Monitoring AI Applications: Observability Patterns for LLM Systems
AI applications require specialized monitoring beyond traditional metrics. Understanding token usage, response quality, latency patterns, and cost attribution enables teams to operate LLM systems effectively.
The Observability Challenge
LLM systems have unique characteristics: non-deterministic outputs, variable latency, complex cost models, and quality metrics that require semantic evaluation. Traditional APM tools miss these critical dimensions.
Implementing Comprehensive Tracing
Use OpenTelemetry to capture the full lifecycle of AI requests:
from opentelemetry import trace, metrics
from opentelemetry.sdk.trace import TracerProvider
from opentelemetry.sdk.metrics import MeterProvider
from opentelemetry.exporter.otlp.proto.grpc.trace_exporter import OTLPSpanExporter
from opentelemetry.instrumentation.httpx import HTTPXClientInstrumentor
from azure.monitor.opentelemetry import configure_azure_monitor
import time
# Configure Azure Monitor integration
configure_azure_monitor(
connection_string="InstrumentationKey=your-key"
)
tracer = trace.get_tracer(__name__)
meter = metrics.get_meter(__name__)
# Custom metrics for LLM monitoring
token_counter = meter.create_counter(
"llm.tokens.total",
description="Total tokens processed",
unit="tokens"
)
latency_histogram = meter.create_histogram(
"llm.request.duration",
description="LLM request duration",
unit="ms"
)
cost_counter = meter.create_counter(
"llm.cost.total",
description="Estimated cost in USD",
unit="usd"
)
class ObservableLLMClient:
def __init__(self, openai_client, model_pricing: dict):
self.client = openai_client
self.pricing = model_pricing
async def chat_completion(
self,
messages: list,
model: str,
**kwargs
) -> dict:
"""Execute chat completion with full observability."""
with tracer.start_as_current_span("llm.chat_completion") as span:
span.set_attribute("llm.model", model)
span.set_attribute("llm.message_count", len(messages))
span.set_attribute("llm.temperature", kwargs.get("temperature", 1.0))
# Estimate input tokens
input_tokens = self.estimate_tokens(messages)
span.set_attribute("llm.input_tokens_estimate", input_tokens)
start_time = time.time()
try:
response = await self.client.chat.completions.create(
model=model,
messages=messages,
**kwargs
)
duration_ms = (time.time() - start_time) * 1000
# Extract usage metrics
usage = response.usage
span.set_attribute("llm.prompt_tokens", usage.prompt_tokens)

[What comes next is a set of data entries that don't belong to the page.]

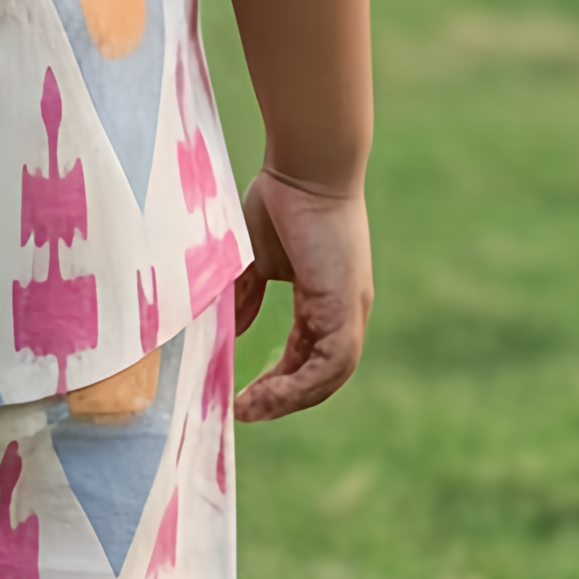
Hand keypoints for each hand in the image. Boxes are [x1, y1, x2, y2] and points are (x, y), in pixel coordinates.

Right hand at [233, 167, 370, 421]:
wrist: (305, 167)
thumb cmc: (281, 200)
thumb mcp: (254, 261)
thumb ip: (245, 297)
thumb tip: (228, 331)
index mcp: (326, 299)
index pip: (307, 355)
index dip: (278, 381)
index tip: (244, 396)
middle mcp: (345, 310)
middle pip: (321, 374)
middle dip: (281, 398)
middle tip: (244, 411)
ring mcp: (350, 310)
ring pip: (329, 376)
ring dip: (288, 399)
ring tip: (250, 410)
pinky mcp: (347, 307)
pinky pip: (330, 364)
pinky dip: (298, 385)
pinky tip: (265, 395)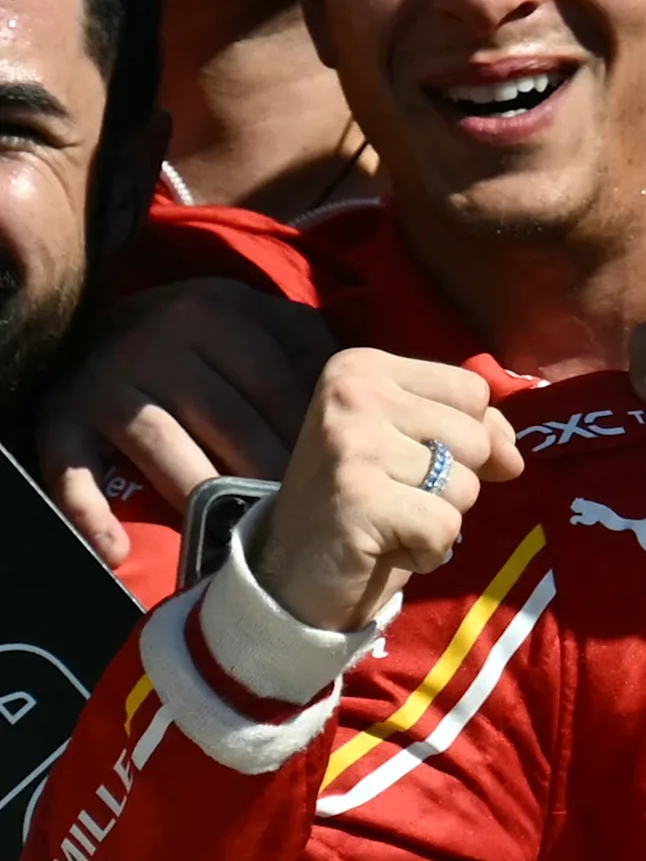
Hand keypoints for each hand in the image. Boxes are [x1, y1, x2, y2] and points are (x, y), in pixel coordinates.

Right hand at [29, 279, 337, 567]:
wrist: (90, 325)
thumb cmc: (202, 335)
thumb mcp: (255, 318)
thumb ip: (309, 343)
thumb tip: (368, 394)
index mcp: (218, 310)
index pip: (281, 386)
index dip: (318, 440)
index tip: (348, 483)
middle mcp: (159, 338)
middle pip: (230, 423)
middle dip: (271, 477)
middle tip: (307, 523)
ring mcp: (108, 382)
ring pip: (166, 451)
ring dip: (206, 500)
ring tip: (242, 539)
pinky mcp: (62, 419)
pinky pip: (73, 471)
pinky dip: (92, 513)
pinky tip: (120, 550)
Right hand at [250, 350, 521, 632]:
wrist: (294, 572)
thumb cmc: (365, 500)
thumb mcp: (414, 445)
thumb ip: (470, 430)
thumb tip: (513, 456)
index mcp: (363, 367)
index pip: (472, 391)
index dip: (469, 436)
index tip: (418, 460)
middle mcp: (352, 394)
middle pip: (475, 438)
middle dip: (454, 482)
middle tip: (396, 496)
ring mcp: (352, 444)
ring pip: (465, 485)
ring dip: (440, 518)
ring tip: (388, 521)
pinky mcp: (358, 497)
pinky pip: (446, 526)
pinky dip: (429, 552)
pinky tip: (385, 548)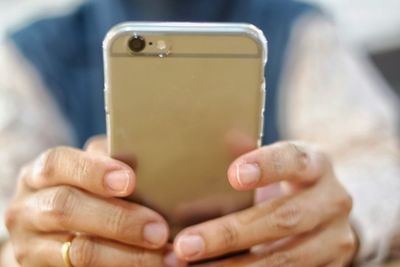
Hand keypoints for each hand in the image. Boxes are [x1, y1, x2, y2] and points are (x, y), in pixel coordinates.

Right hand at [5, 137, 173, 266]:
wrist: (51, 233)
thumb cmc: (82, 192)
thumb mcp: (88, 173)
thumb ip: (108, 164)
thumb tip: (147, 163)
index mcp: (39, 174)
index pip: (57, 164)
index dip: (93, 171)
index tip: (129, 181)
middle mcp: (27, 209)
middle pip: (66, 209)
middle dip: (118, 219)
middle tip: (158, 230)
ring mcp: (30, 245)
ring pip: (78, 251)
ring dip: (128, 255)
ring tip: (165, 256)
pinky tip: (151, 266)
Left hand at [173, 141, 356, 265]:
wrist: (328, 214)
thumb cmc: (289, 182)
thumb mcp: (278, 162)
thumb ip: (252, 153)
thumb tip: (225, 138)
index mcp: (317, 164)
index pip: (294, 160)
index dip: (266, 166)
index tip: (233, 175)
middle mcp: (333, 201)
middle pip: (283, 219)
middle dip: (230, 234)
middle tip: (186, 245)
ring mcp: (336, 239)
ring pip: (284, 259)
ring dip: (234, 266)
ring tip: (190, 266)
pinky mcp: (332, 266)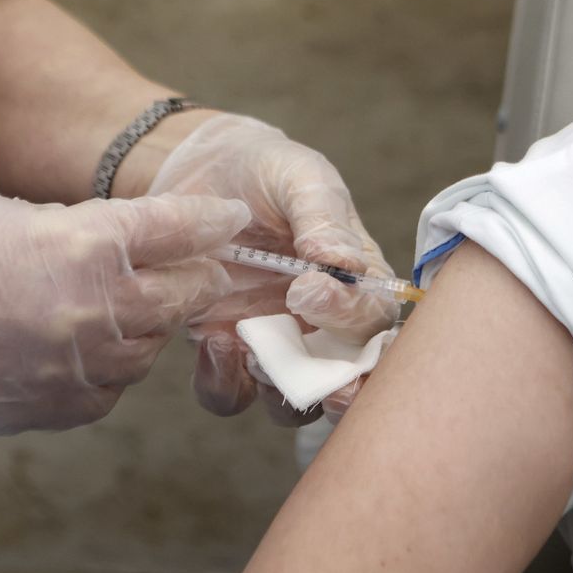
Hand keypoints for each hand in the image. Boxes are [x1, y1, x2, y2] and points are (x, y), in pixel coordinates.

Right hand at [0, 193, 249, 433]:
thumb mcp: (26, 215)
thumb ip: (98, 233)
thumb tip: (155, 246)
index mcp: (83, 244)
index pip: (177, 230)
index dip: (211, 223)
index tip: (232, 221)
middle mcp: (91, 308)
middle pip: (181, 295)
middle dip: (192, 280)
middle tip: (195, 270)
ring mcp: (75, 365)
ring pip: (149, 349)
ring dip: (145, 327)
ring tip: (118, 307)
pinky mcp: (55, 406)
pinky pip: (109, 388)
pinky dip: (107, 367)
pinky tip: (80, 346)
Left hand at [147, 115, 398, 420]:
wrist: (199, 172)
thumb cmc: (266, 169)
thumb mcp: (300, 176)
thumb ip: (323, 215)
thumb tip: (340, 262)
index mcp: (356, 281)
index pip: (373, 319)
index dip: (351, 317)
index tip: (308, 288)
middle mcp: (322, 323)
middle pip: (349, 379)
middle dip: (346, 393)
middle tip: (332, 390)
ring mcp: (274, 342)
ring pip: (293, 403)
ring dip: (281, 394)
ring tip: (252, 354)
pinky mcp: (226, 351)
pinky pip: (231, 394)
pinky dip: (224, 382)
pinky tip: (211, 341)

span.set_attribute("llm.completion_tokens", usage.completion_tokens)
span.set_attribute("llm.total_tokens", usage.total_tokens)
span.set_attribute("llm.duration_ms", duration_ms)
# Calculate cost
cost = self.calculate_cost(model, usage)
span.set_attribute("llm.cost_usd", cost)
# Record metrics
token_counter.add(
usage.total_tokens,
{"model": model, "type": "total"}
)
latency_histogram.record(
duration_ms,
{"model": model}
)
cost_counter.add(
cost,
{"model": model}
)
return response
except Exception as e:
span.set_status(trace.Status(trace.StatusCode.ERROR))
span.record_exception(e)
raise
def calculate_cost(self, model: str, usage) -> float:
"""Calculate request cost based on model pricing."""
pricing = self.pricing.get(model, {"input": 0, "output": 0})
input_cost = (usage.prompt_tokens / 1000) * pricing["input"]
output_cost = (usage.completion_tokens / 1000) * pricing["output"]
return input_cost + output_cost
Quality Monitoring
Track response quality over time:
class QualityMonitor:
def __init__(self):
self.quality_gauge = meter.create_gauge(
"llm.response.quality_score",
description="Response quality score"
)
async def evaluate_response(
self,
request: str,
response: str,
context: dict
) -> dict:
"""Evaluate response quality on multiple dimensions."""
with tracer.start_as_current_span("llm.quality_evaluation") as span:
scores = {
"relevance": await self.score_relevance(request, response),
"coherence": await self.score_coherence(response),
"groundedness": await self.score_groundedness(
response, context.get("sources", [])
)
}
overall_score = sum(scores.values()) / len(scores)
for dimension, score in scores.items():
span.set_attribute(f"quality.{dimension}", score)
self.quality_gauge.set(
score,
{"dimension": dimension, "model": context.get("model")}
)
return {"scores": scores, "overall": overall_score}
Dashboard Essentials
Key metrics to track include token usage trends, cost by application or user, latency percentiles, error rates by type, and quality scores over time. Azure Monitor workbooks provide customizable dashboards for these AI-specific metrics.
Comprehensive observability transforms AI operations from reactive troubleshooting to proactive optimization, enabling teams to improve quality while managing costs effectively.